■ **What the exercise asks**
Repeat the entries below exactly. Drop the pictures.

People photos with keypoints:
((
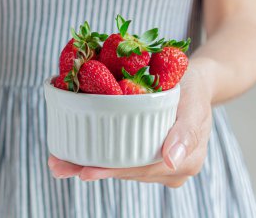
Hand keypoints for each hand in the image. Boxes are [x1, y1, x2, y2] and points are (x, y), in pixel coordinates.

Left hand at [48, 63, 212, 187]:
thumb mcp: (194, 103)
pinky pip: (125, 158)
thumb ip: (186, 132)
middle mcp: (172, 168)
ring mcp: (159, 163)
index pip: (145, 169)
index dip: (114, 171)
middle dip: (96, 170)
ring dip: (94, 165)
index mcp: (187, 160)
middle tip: (61, 167)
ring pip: (124, 167)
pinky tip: (78, 157)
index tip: (86, 171)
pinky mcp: (149, 154)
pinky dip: (102, 157)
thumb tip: (171, 161)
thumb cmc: (194, 89)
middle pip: (129, 172)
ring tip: (61, 163)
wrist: (194, 83)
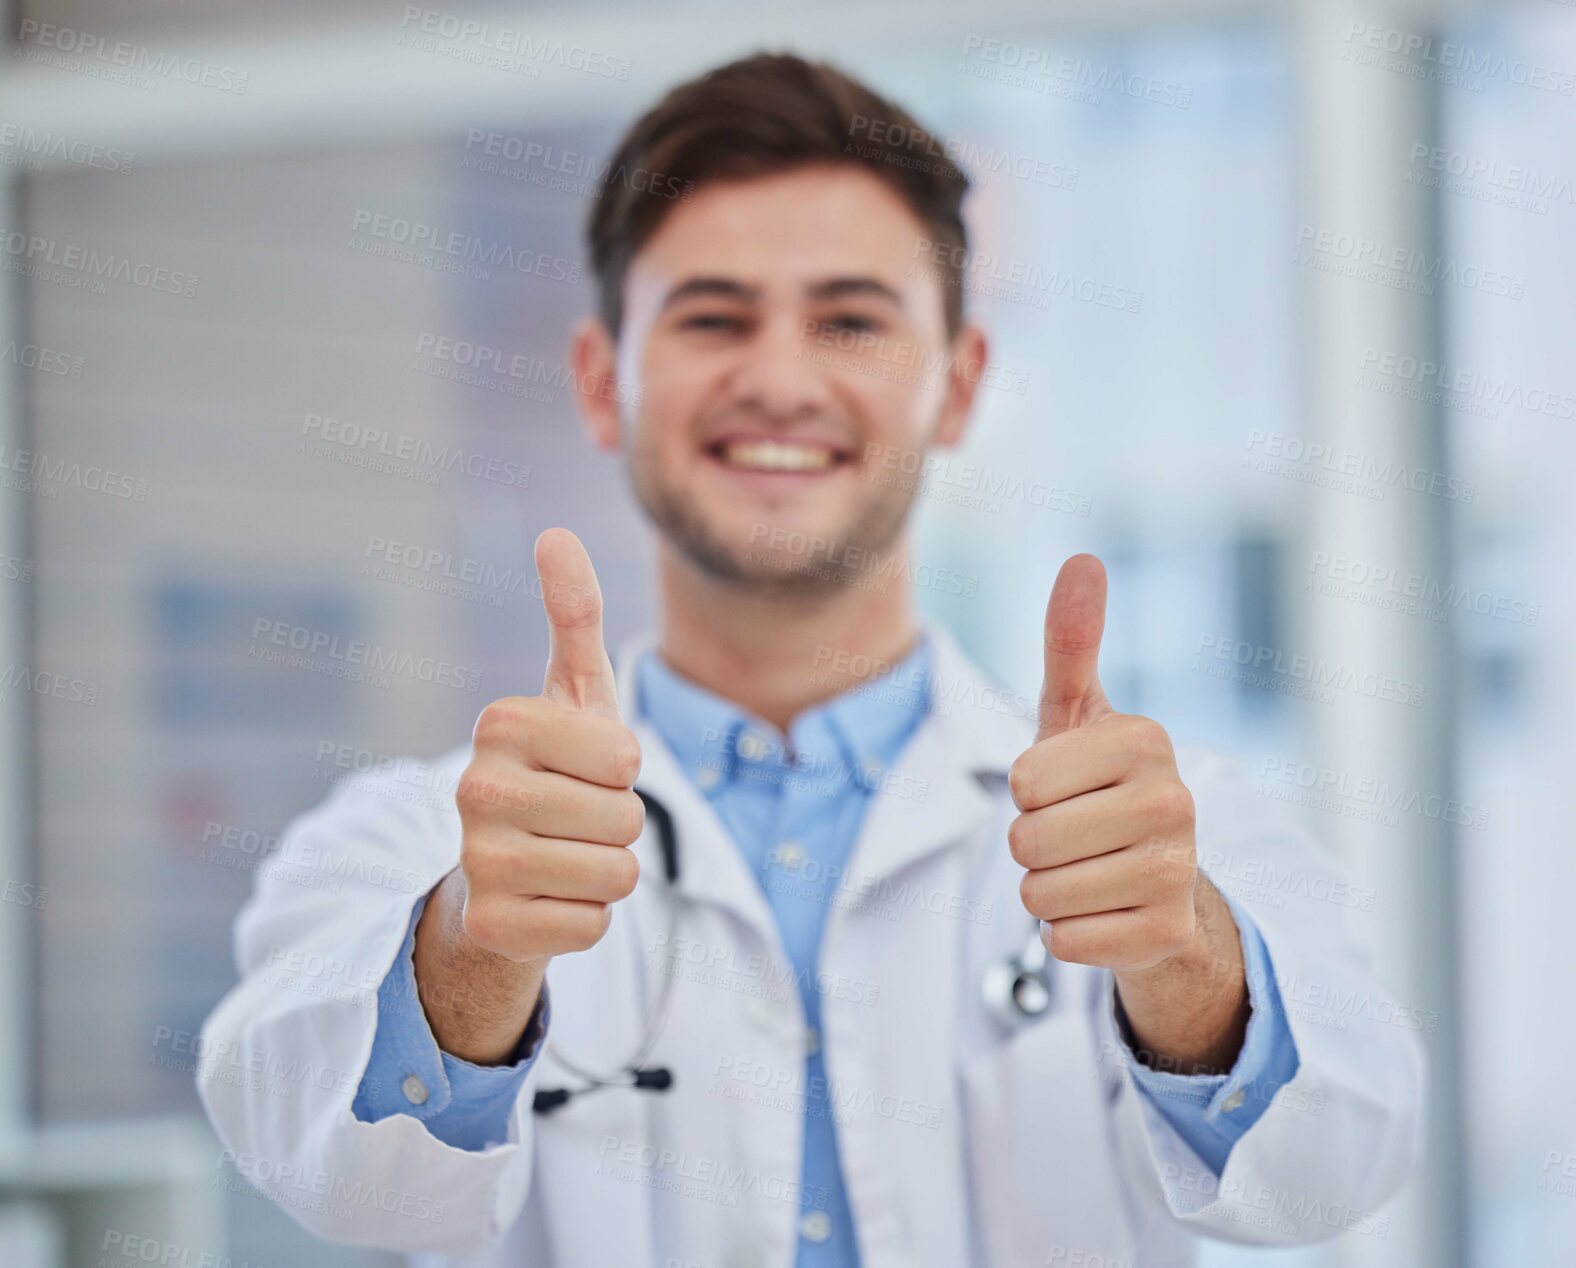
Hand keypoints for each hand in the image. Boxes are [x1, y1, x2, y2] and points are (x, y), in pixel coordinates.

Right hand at [455, 527, 644, 962]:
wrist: (501, 872)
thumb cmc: (554, 769)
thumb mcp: (571, 693)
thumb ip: (572, 614)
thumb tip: (556, 533)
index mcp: (501, 723)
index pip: (625, 756)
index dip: (620, 768)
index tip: (582, 768)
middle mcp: (475, 788)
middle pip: (625, 817)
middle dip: (618, 824)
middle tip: (573, 818)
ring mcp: (476, 862)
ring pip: (617, 875)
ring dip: (607, 871)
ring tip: (563, 856)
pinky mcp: (490, 927)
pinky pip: (594, 925)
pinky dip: (586, 918)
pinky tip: (547, 900)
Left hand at [1007, 555, 1246, 1071]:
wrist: (1155, 882)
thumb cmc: (1097, 787)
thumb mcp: (1077, 716)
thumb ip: (1071, 643)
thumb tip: (1083, 560)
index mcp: (1146, 740)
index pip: (1024, 779)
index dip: (1027, 790)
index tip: (1066, 787)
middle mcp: (1175, 802)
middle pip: (1026, 839)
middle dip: (1030, 845)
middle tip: (1074, 836)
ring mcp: (1179, 873)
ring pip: (1039, 894)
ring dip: (1046, 890)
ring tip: (1087, 872)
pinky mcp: (1168, 935)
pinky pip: (1062, 942)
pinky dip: (1067, 934)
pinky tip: (1103, 913)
))
■ **Task answer**
Hand keypoints for each hand in the image. Boxes are [x1, y1, x2, y2] and points are (x, y), in pixel coordinates.

Left hand at [48, 63, 212, 187]:
thumb mcp: (194, 103)
pinky pip: (125, 158)
thumb ip: (186, 132)
middle mcp: (172, 168)
ring mcp: (159, 163)
index pip: (145, 169)
index dip: (114, 171)
middle dip: (96, 170)
ring dip: (94, 165)
index mcp: (187, 160)
middle tip: (61, 167)
ring pip: (124, 167)
pinky tip: (78, 157)
index tip: (86, 171)
pinky mcp: (149, 154)
pinky dip: (102, 157)
thumb tip: (171, 161)
thumb cmc: (194, 89)
middle pip: (129, 172)
ring tip: (61, 163)
wrist: (194, 83)
Hand keypoints for each hand in the image. Boxes are [x1, y1, x2, y2] and points are (x, y), in pixel coordinates.

Right hand at [455, 527, 644, 962]:
wrist: (501, 872)
thumb cmc: (554, 769)
thumb mcp: (571, 693)
thumb ip: (572, 614)
thumb tip: (556, 533)
index mcp: (501, 723)
index pip: (625, 756)
index dip: (620, 768)
index tip: (582, 768)
middle mcp: (475, 788)
middle pip: (625, 817)
middle dip: (618, 824)
middle tip: (573, 818)
ring mcp: (476, 862)
ring pip: (617, 875)
ring dip: (607, 871)
ring tip: (563, 856)
pinky mcp: (490, 927)
pinky pip: (594, 925)
pinky dip: (586, 918)
pinky tip: (547, 900)
Left hand at [1007, 555, 1246, 1071]:
wrist: (1155, 882)
thumb cmc: (1097, 787)
thumb mcp: (1077, 716)
thumb ip: (1071, 643)
thumb tip: (1083, 560)
index mcp: (1146, 740)
index pip: (1024, 779)
index dip: (1027, 790)
index tip: (1066, 787)
middle mcp: (1175, 802)
middle pip: (1026, 839)
middle dip: (1030, 845)
middle tip: (1074, 836)
ring mcp: (1179, 873)
ring pip: (1039, 894)
ring dip: (1046, 890)
ring tip: (1087, 872)
pinky mcp: (1168, 935)
pinky pip: (1062, 942)
pinky dip: (1067, 934)
pinky tip: (1103, 913)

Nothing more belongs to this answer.